-- Data block follows --

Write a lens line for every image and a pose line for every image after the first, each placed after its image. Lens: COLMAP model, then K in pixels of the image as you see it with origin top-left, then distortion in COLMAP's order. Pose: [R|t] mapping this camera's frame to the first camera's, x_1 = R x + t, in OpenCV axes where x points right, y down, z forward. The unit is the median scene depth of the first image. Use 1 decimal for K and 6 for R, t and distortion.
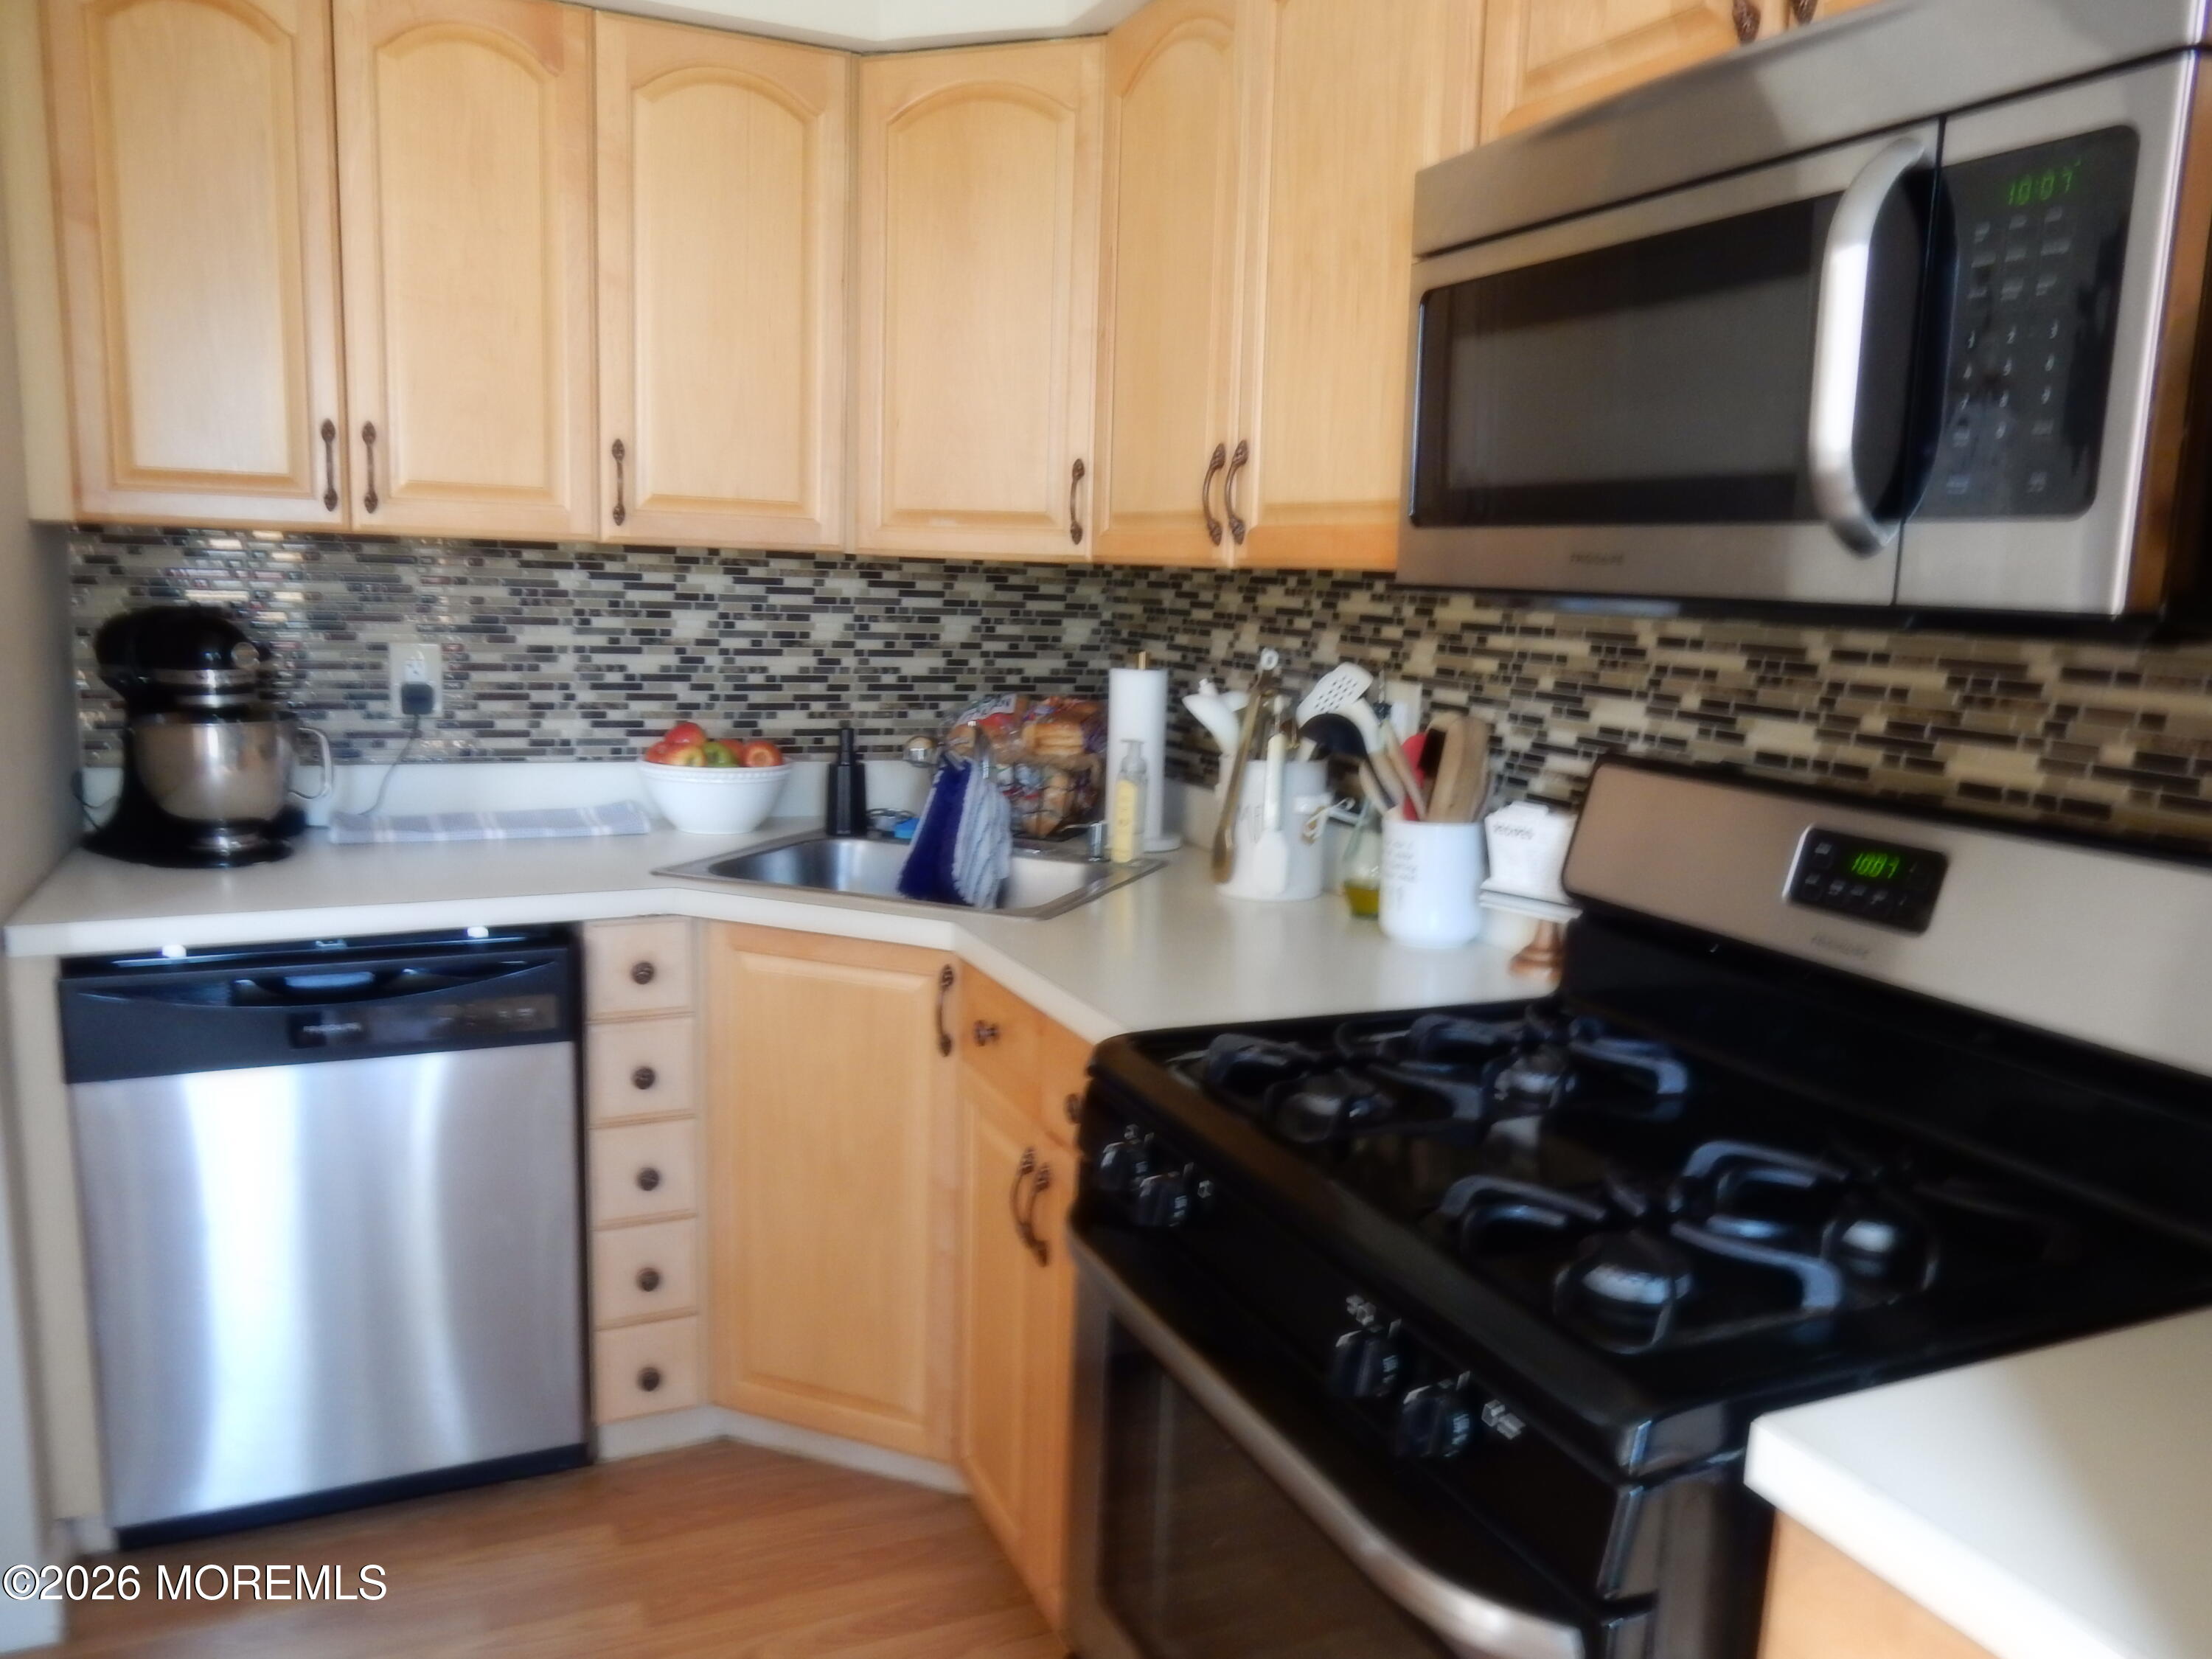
lens RADIAL K [[1605.9, 0, 1125.8], [0, 1605.9, 837.7], [0, 0, 1]] dist [-0.009501, 0.004764]
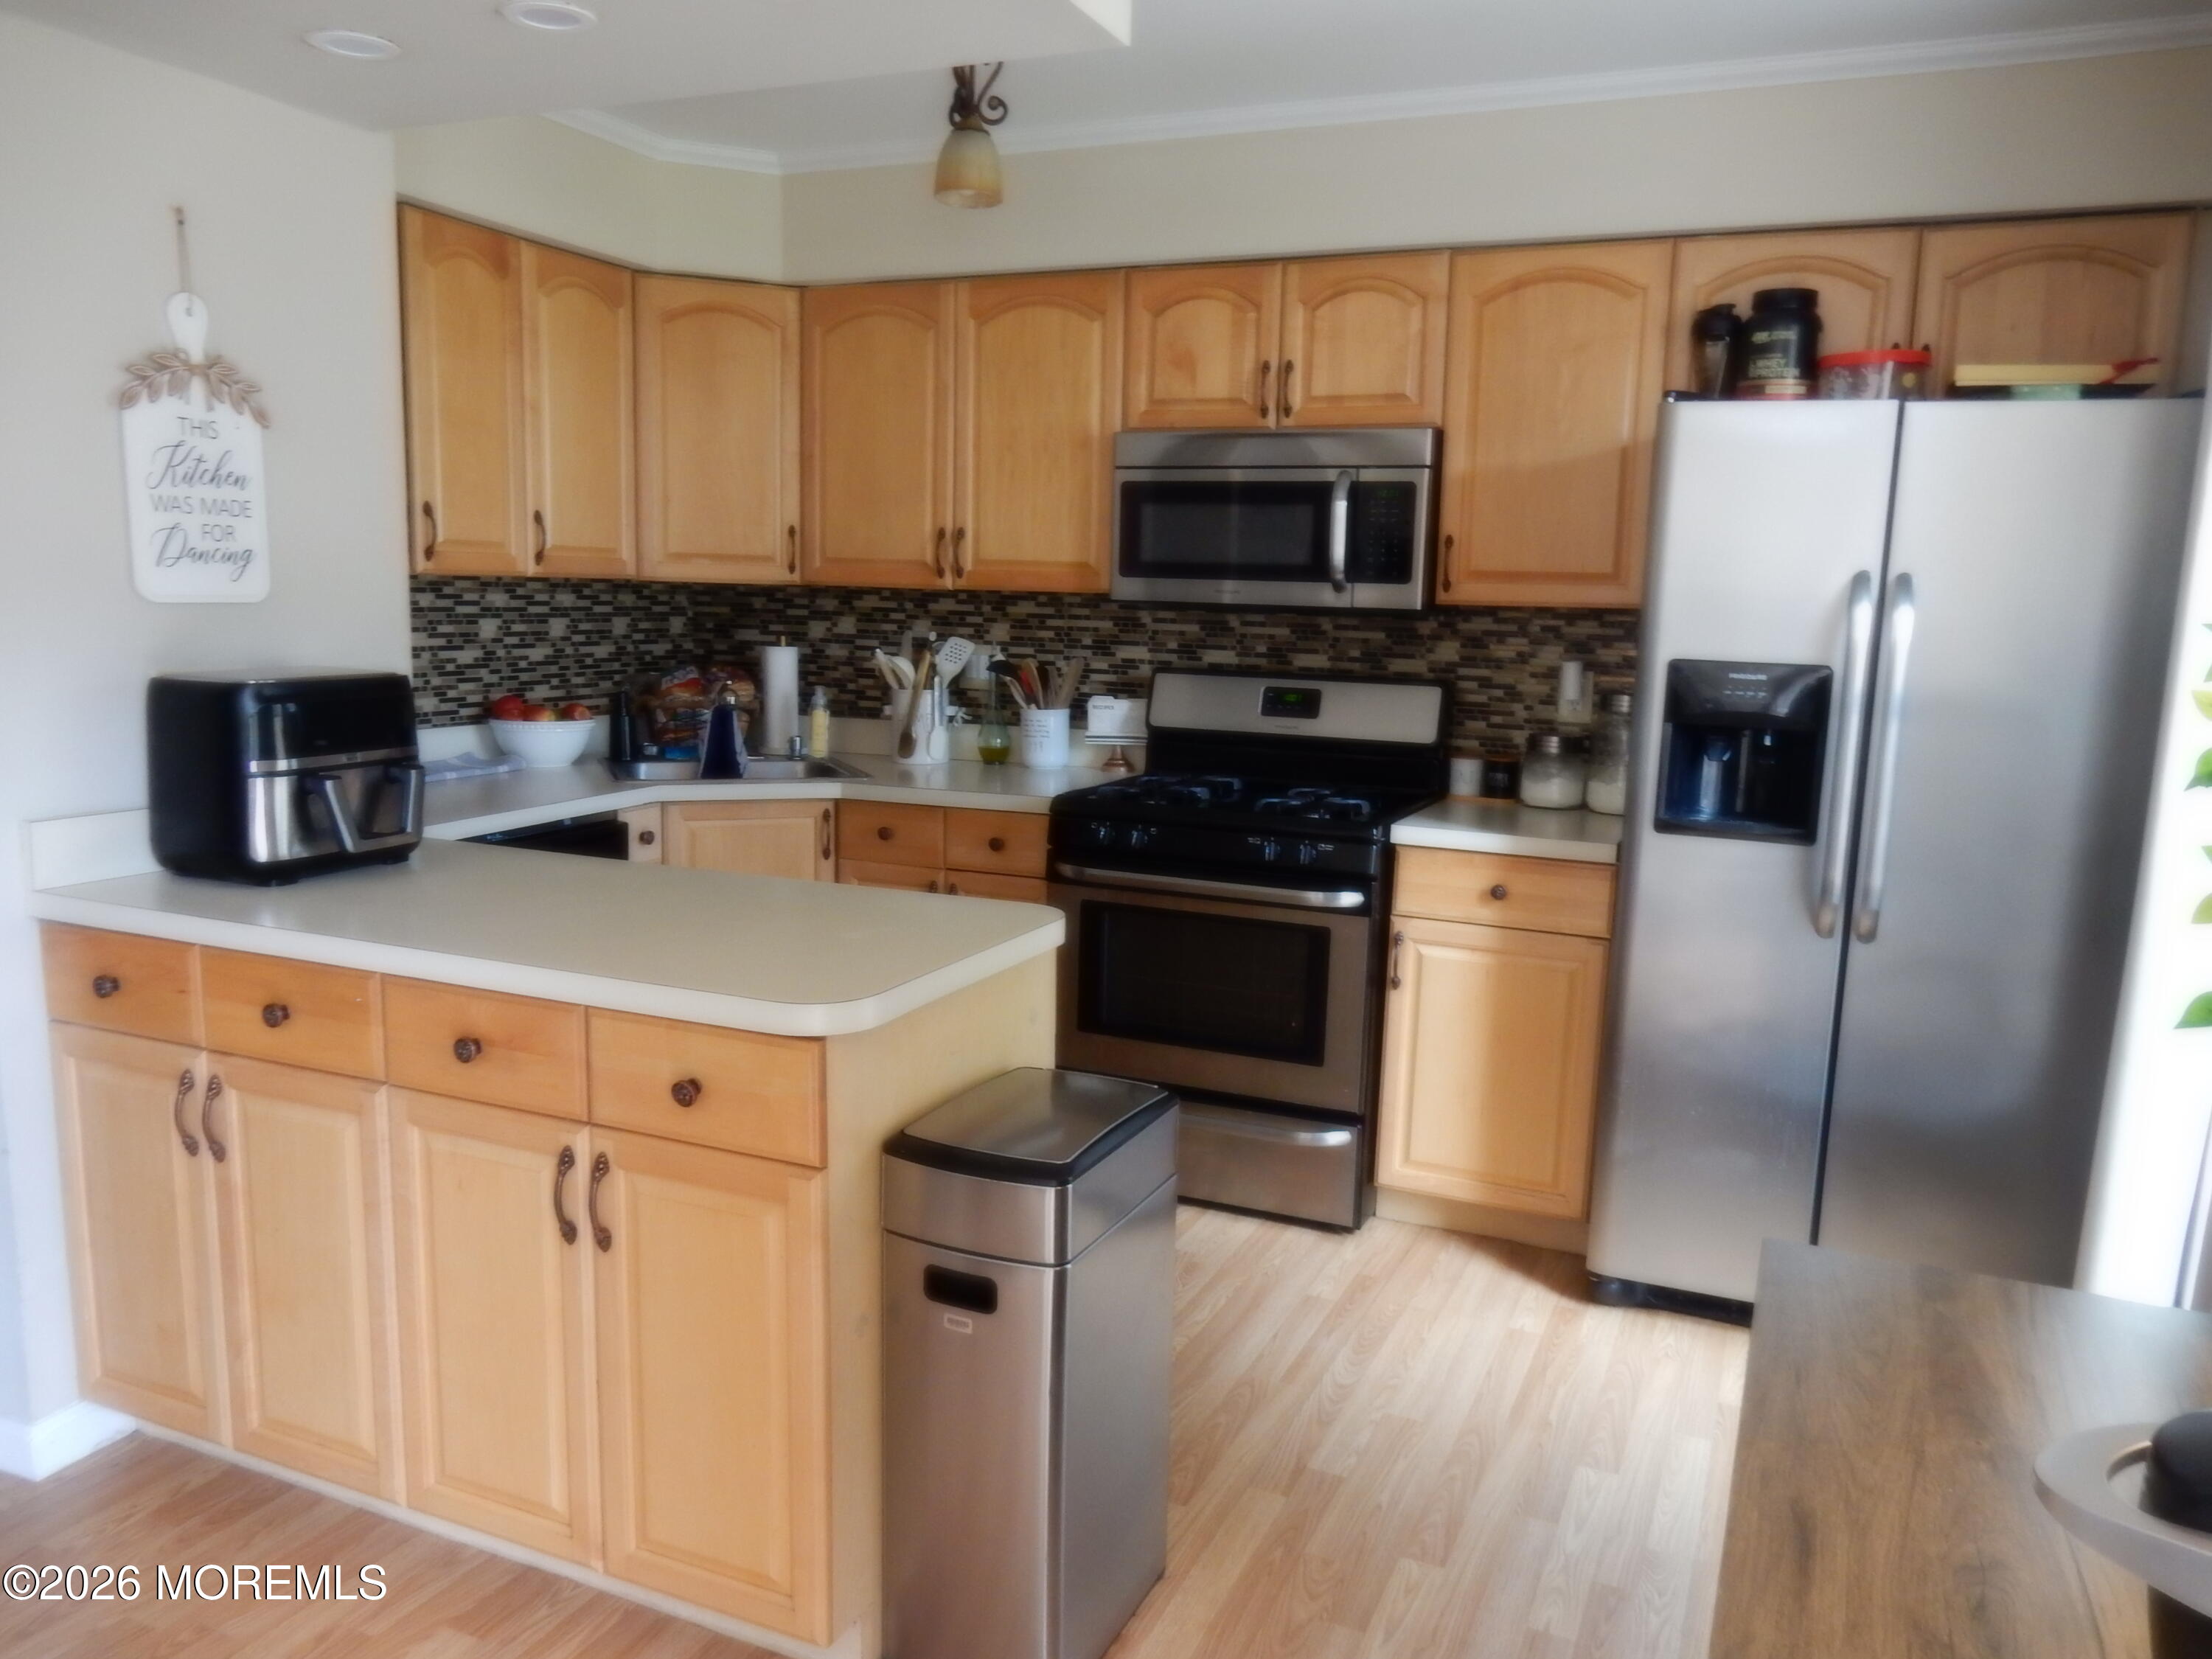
lens RADIAL K [[1605.9, 0, 1086.6], [0, 1605.9, 831.7], [0, 0, 1]] dist [-0.009501, 0.004764]
pose [[0.745024, -0.114128, 0.657202, -0.958104], [0.109235, 0.992828, 0.048580, 0.043084], [-0.658033, 0.035596, 0.752147, -0.497845]]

-- Data block concluded --

If a picture appears in the data, omit it; transcribe all the rest exactly.

Write a lens line for every image and a pose line for every image after the first, each placed after its image. Lens: COLMAP model, then K in pixels of the image as you see it with origin top-left, then distortion in COLMAP's order. Pose: [R|t] mapping this camera's frame to the first camera's, x_1 = R x + t, in OpenCV axes where x points right, y down, z forward. The unit is the median scene depth of the first image. Use 1 decimal for K and 6 for R, t and distortion.
lens RADIAL K [[1605.9, 0, 1125.8], [0, 1605.9, 837.7], [0, 0, 1]] dist [-0.009501, 0.004764]
lens RADIAL K [[1605.9, 0, 1086.6], [0, 1605.9, 831.7], [0, 0, 1]] dist [-0.009501, 0.004764]
pose [[0.745024, -0.114128, 0.657202, -0.958104], [0.109235, 0.992828, 0.048580, 0.043084], [-0.658033, 0.035596, 0.752147, -0.497845]]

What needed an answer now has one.